Amazon Music synchronized podcast transcripts let you skip boring parts

With music streaming now a staple in modern life, service providers have moved on to finding new ways to pull in and keep subscribers. Podcasts, which predate this media streaming industry, seem to be coming back to the forefront, with Spotify and Apple taking jabs at each other over their new audio offerings. Amazon Music, however, isn't keeping silent and is making a lot of noise that it believes will put it ahead of the competition with its synchronized transcripts feature.

Audio transcripts are also becoming a trend in some industries, especially since they can be used to flaunt machine learning and artificial intelligence expertise.
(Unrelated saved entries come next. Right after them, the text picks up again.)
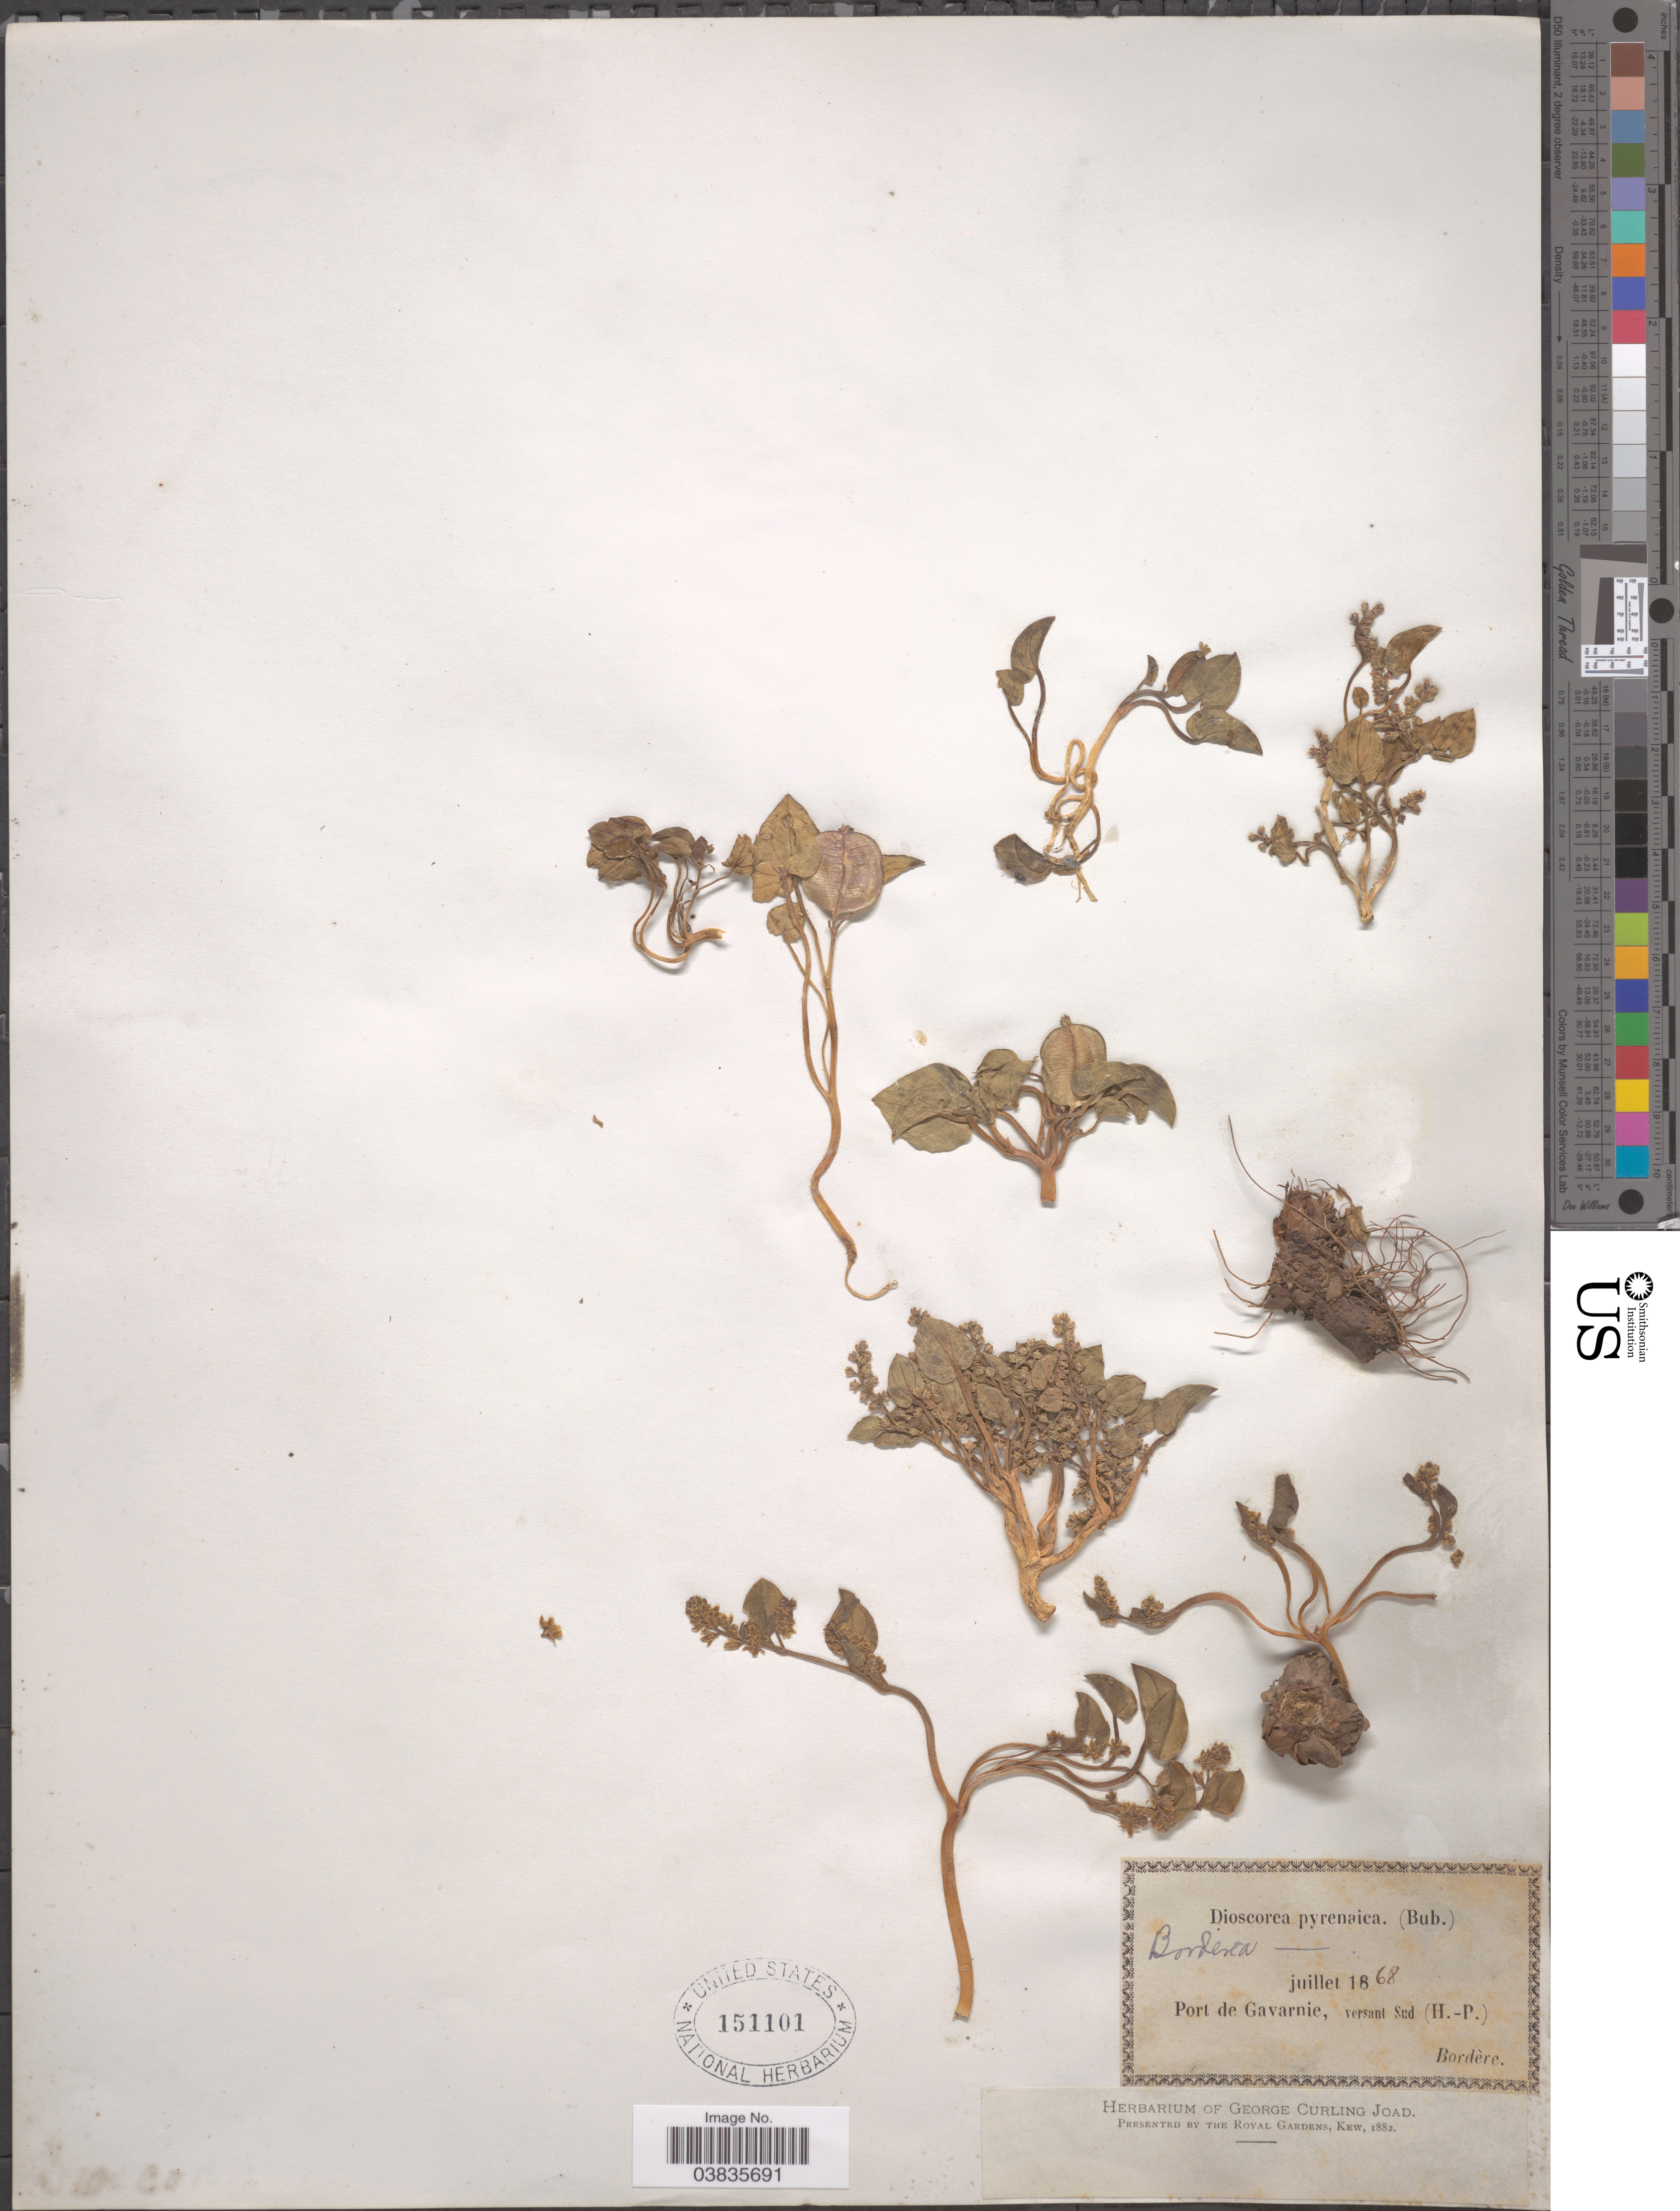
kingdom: Plantae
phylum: Tracheophyta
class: Liliopsida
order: Dioscoreales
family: Dioscoreaceae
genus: Dioscorea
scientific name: Dioscorea pyranaica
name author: Bubani & Bordere ex Gren.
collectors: -. Bordère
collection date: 1868-07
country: France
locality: Port de Gavarnie, versant Sud (H.-P.).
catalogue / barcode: US 151101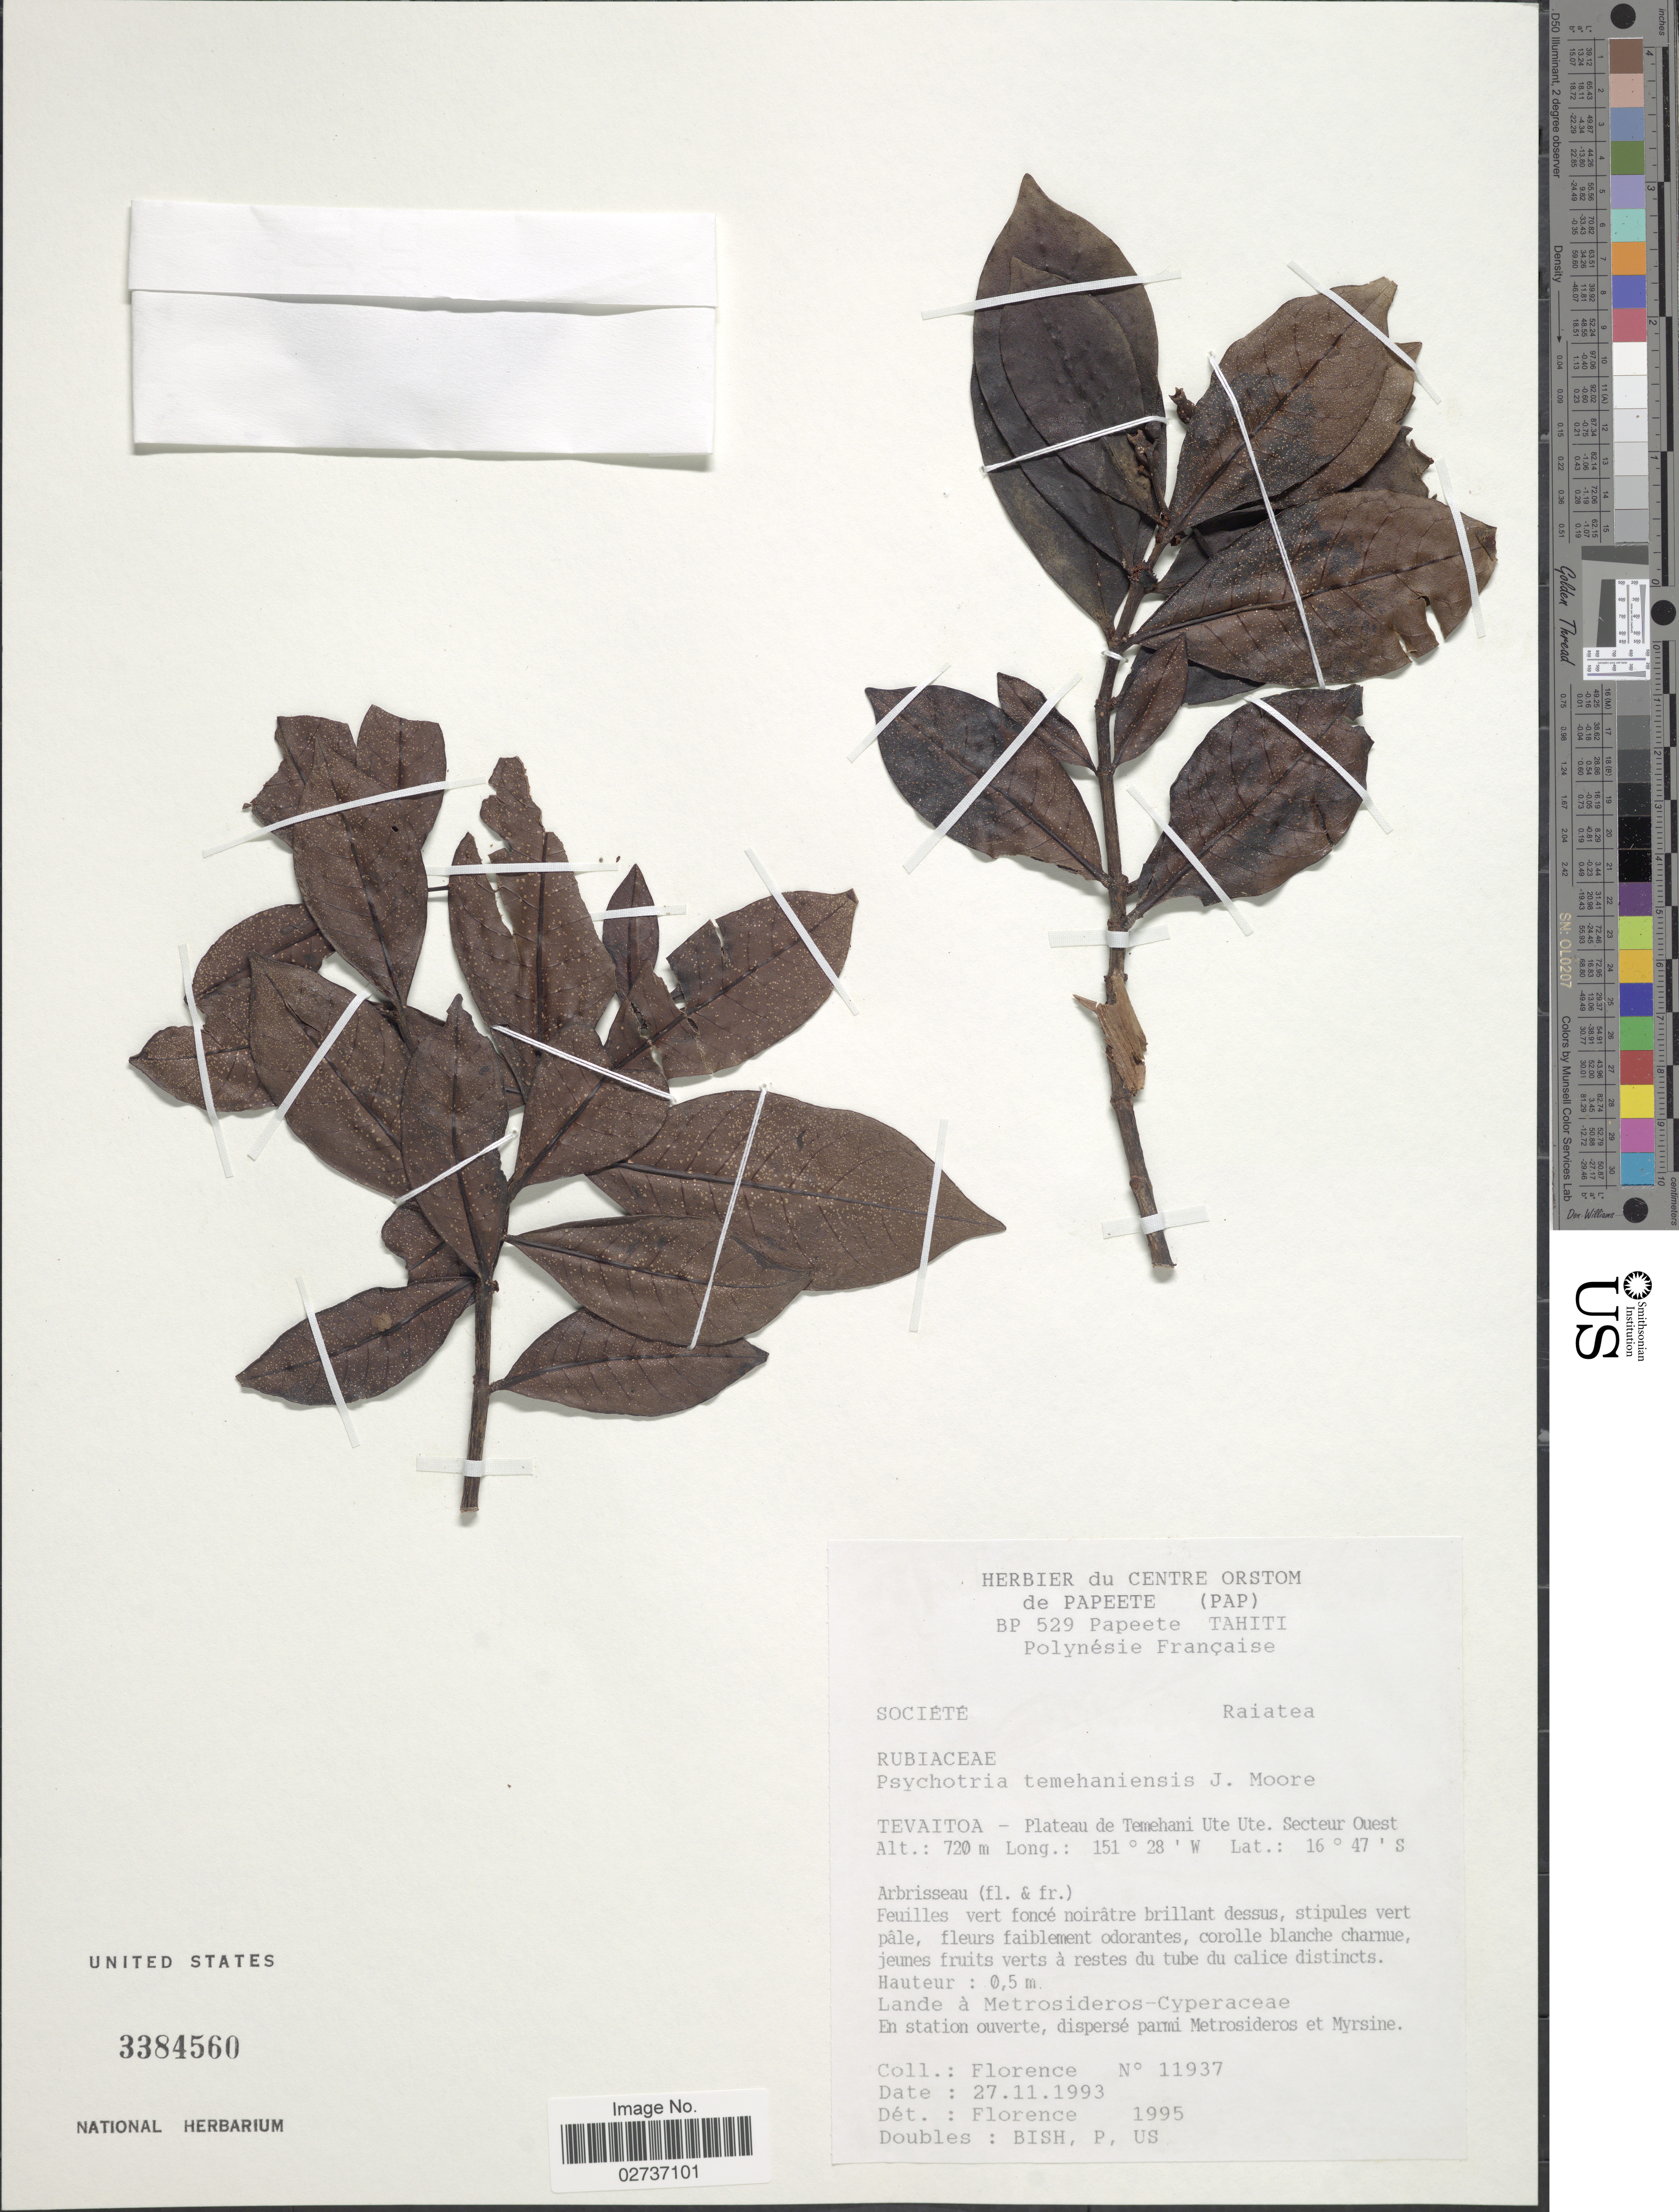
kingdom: Plantae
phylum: Tracheophyta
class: Magnoliopsida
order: Gentianales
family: Rubiaceae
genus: Psychotria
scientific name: Psychotria temehaniensis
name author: J.W. Moore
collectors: -. Florence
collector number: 11937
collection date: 1993-11-27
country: French Polynesia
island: Raiatea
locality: Societe. Raiatea. Tevaitoa-Plateau de Temehani Ute Ute. Secteur Ouest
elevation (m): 720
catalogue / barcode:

It also has accessibility benefits, letting people with hearing disabilities still enjoy the content being streamed over the Internet. Amazon Music is adding something similar to some of its podcasts, but with a twist that's almost like YouTube's recent video chapters.

Amazon calls it synchronized podcast transcripts, and it isn't for synchronized listening among multiple people. Instead, the auto-generated text is synchronized with the audio and vice-versa so that the two always go together. People who have used several of the AI-powered meeting transcription services available today might be familiar with such a feature.

For Amazon Music, this allows users to jump to specific portions of the podcast that interests them, at least based on the transcript they're reading. That works both going forward or backward in time, and the audio will jump to the specific point of the selected text. They can also scroll through the transcript instead of waiting for the audio to reach that section.

Amazon Music's synchronized podcast transcripts are starting to roll out in the US on iOS and Android. Unsurprisingly, only a selection of podcasts has this feature enabled, including Amazon Original and Wondery shows like SmartLess, Dr. Death, and Uncommon Ground With Van Jones. There are also some shows from American Public Media, audiochuck, Cadence13, The New York Times, Stitcher, and TED, where these transcripts will be available.